• _About this task_
Answer the following from the tanshinone IIA abstract below.
(a) Tanshinone IIA is mainly used to treat what kind of disease?
(b) At what concentration did tanshinone IIA half-inhibit the proliferation of 4T1 cells?
(c) In the molecular docking analysis, what binding energy was found for Bcl-2?
-------- Text block --------
Tanshinone IIA Promotes Apoptosis by Down-Regulating BCL2 and Up-Regulating TP53 in Triple-Negative Breast Cancer

Abstract Background/Objective: Tanshinone IIA, which is mainly used for the treatment of cardiovascular diseases, has been shown to inhibit the progression of a variety of cancers in recent years. In this study, we showed that tanshinone IIA could inhibit the proliferation of triple-negative breast cancer cells and promote their apoptosis. However, the specific mechanisms were not clear. Our research aims to clarify its mechanism. Method: At the first, the effects of tanshinone IIA on cell viability of triple-negative breast cancer cell lines were analyzed. Then a mouse transplanted tumor model was used to study the anti-cancer effect in vivo. The related targets and mechanisms of tanshinone IIA were predicted through network-based systems biology and molecular docking analysis. At last, molecular docking and the molecular biological techniques were used to evaluate the predicted target. Results: Tanshinone IIA could inhibit the cell proliferation after incubation for 24 h. At a concentration of 50 µM, Tanshinone IIA could half-inhibit the proliferation of 4T1 cells. Consistent with the results of the cell viability assays, Tan IIA induced the cancer cell apoptosis and resulted in a significant reduction in tumor volume. Then we analyzed the possible mechanisms with network-based systems biology, and predicted TP53, NF-κB, AKT, MYC and BCL-2 were the hub targets of Tan IIA for triple-negative breast cancer. P53 signaling pathway, PI3K/Akt pathway, the MAPK signaling pathway and the mTOR signaling pathways were the possible involved mechanisms. Using molecular docking analysis, we found Tan IIA has a high affinity for p53, Bcl-2 and NF-κB1, the binding energy were − 6.92, -6.07 and − 6.28 kcal/mol, respectively. Through western blotting assays, we further found the p53 protein expression was increased while Bcl-2 protein was decreased after Tan IIA treatment. These results verified that Tan IIA promotes apoptosis by down-regulating BCL2 and up-regulating TP53 in triple-negative breast cancer.Conclusion: Our findings revealed the mechanism of Tan IIA in promoting apoptosis and inhibiting proliferation in triple-negative breast cancer cells, which provides a theoretical and experimental basis for further research into the anticancer effects of Tan IIA.
-------- Records shown --------
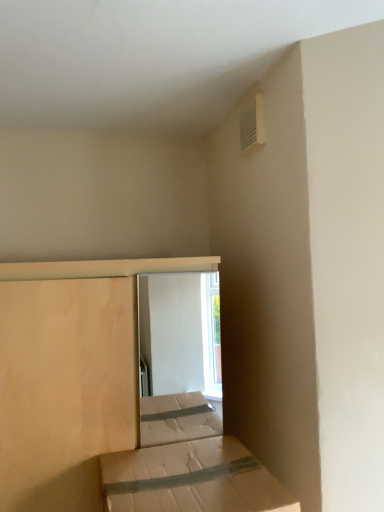
Question: Which direction should I rotate to face natural wood bed at center, marked as the 1th bed in a back-to-front arrangement, — up or down?

Choices:
 (A) down
 (B) up

Answer: (A)

Question: Is natural wood bed at center, positioned as the 2th bed in front-to-back order, turned away from white plastic vent at upper right?

Choices:
 (A) no
 (B) yes

Answer: (A)

Question: Is natural wood bed at center, marked as the 1th bed in a back-to-front arrangement, smaller than white plastic vent at upper right?

Choices:
 (A) yes
 (B) no

Answer: (B)

Question: Is the position of natural wood bed at center, positioned as the 2th bed in front-to-back order, more distant than that of white plastic vent at upper right?

Choices:
 (A) no
 (B) yes

Answer: (A)

Question: Is natural wood bed at center, marked as the 1th bed in a back-to-front arrangement, outside of white plastic vent at upper right?

Choices:
 (A) yes
 (B) no

Answer: (A)

Question: Considering the relative sizes of natural wood bed at center, marked as the 1th bed in a back-to-front arrangement, and white plastic vent at upper right in the image provided, is natural wood bed at center, marked as the 1th bed in a back-to-front arrangement, shorter than white plastic vent at upper right?

Choices:
 (A) no
 (B) yes

Answer: (A)

Question: Can you confirm if natural wood bed at center, marked as the 1th bed in a back-to-front arrangement, is wider than white plastic vent at upper right?

Choices:
 (A) yes
 (B) no

Answer: (A)

Question: Is brown cardboard box at lower center, marked as the 1th bed in a front-to-back arrangement, at the right side of natural wood bed at center, positioned as the 2th bed in front-to-back order?

Choices:
 (A) yes
 (B) no

Answer: (A)

Question: Considering the relative sizes of brown cardboard box at lower center, marked as the second bed in a back-to-front arrangement, and natural wood bed at center, marked as the 1th bed in a back-to-front arrangement, in the image provided, is brown cardboard box at lower center, marked as the second bed in a back-to-front arrangement, shorter than natural wood bed at center, marked as the 1th bed in a back-to-front arrangement,?

Choices:
 (A) yes
 (B) no

Answer: (A)

Question: Is brown cardboard box at lower center, marked as the 1th bed in a front-to-back arrangement, further to camera compared to natural wood bed at center, marked as the 1th bed in a back-to-front arrangement?

Choices:
 (A) yes
 (B) no

Answer: (B)

Question: Could you tell me if brown cardboard box at lower center, marked as the second bed in a back-to-front arrangement, is facing natural wood bed at center, marked as the 1th bed in a back-to-front arrangement?

Choices:
 (A) no
 (B) yes

Answer: (A)

Question: Can you confirm if brown cardboard box at lower center, marked as the second bed in a back-to-front arrangement, is smaller than natural wood bed at center, positioned as the 2th bed in front-to-back order?

Choices:
 (A) yes
 (B) no

Answer: (A)

Question: Does brown cardboard box at lower center, marked as the 1th bed in a front-to-back arrangement, have a larger size compared to natural wood bed at center, positioned as the 2th bed in front-to-back order?

Choices:
 (A) no
 (B) yes

Answer: (A)

Question: Can you confirm if white plastic vent at upper right is thinner than brown cardboard box at lower center, marked as the second bed in a back-to-front arrangement?

Choices:
 (A) no
 (B) yes

Answer: (B)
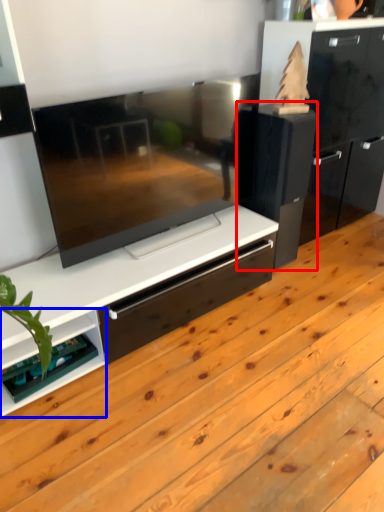
Question: Among these objects, which one is nearest to the camera, appliance (highlighted by a red box) or shelf (highlighted by a blue box)?

Choices:
 (A) appliance
 (B) shelf

Answer: (B)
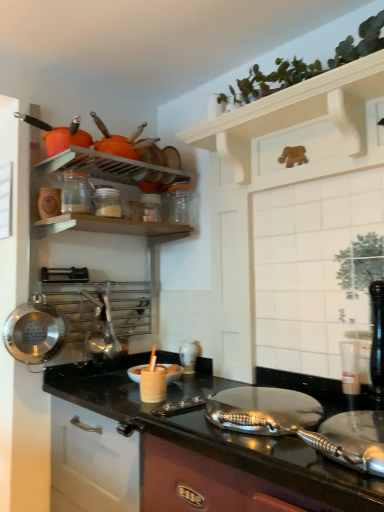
--------
• _Written response_
(a) Cardiovascular diseases
(b) 50 µM
(c) -6.07 kcal/mol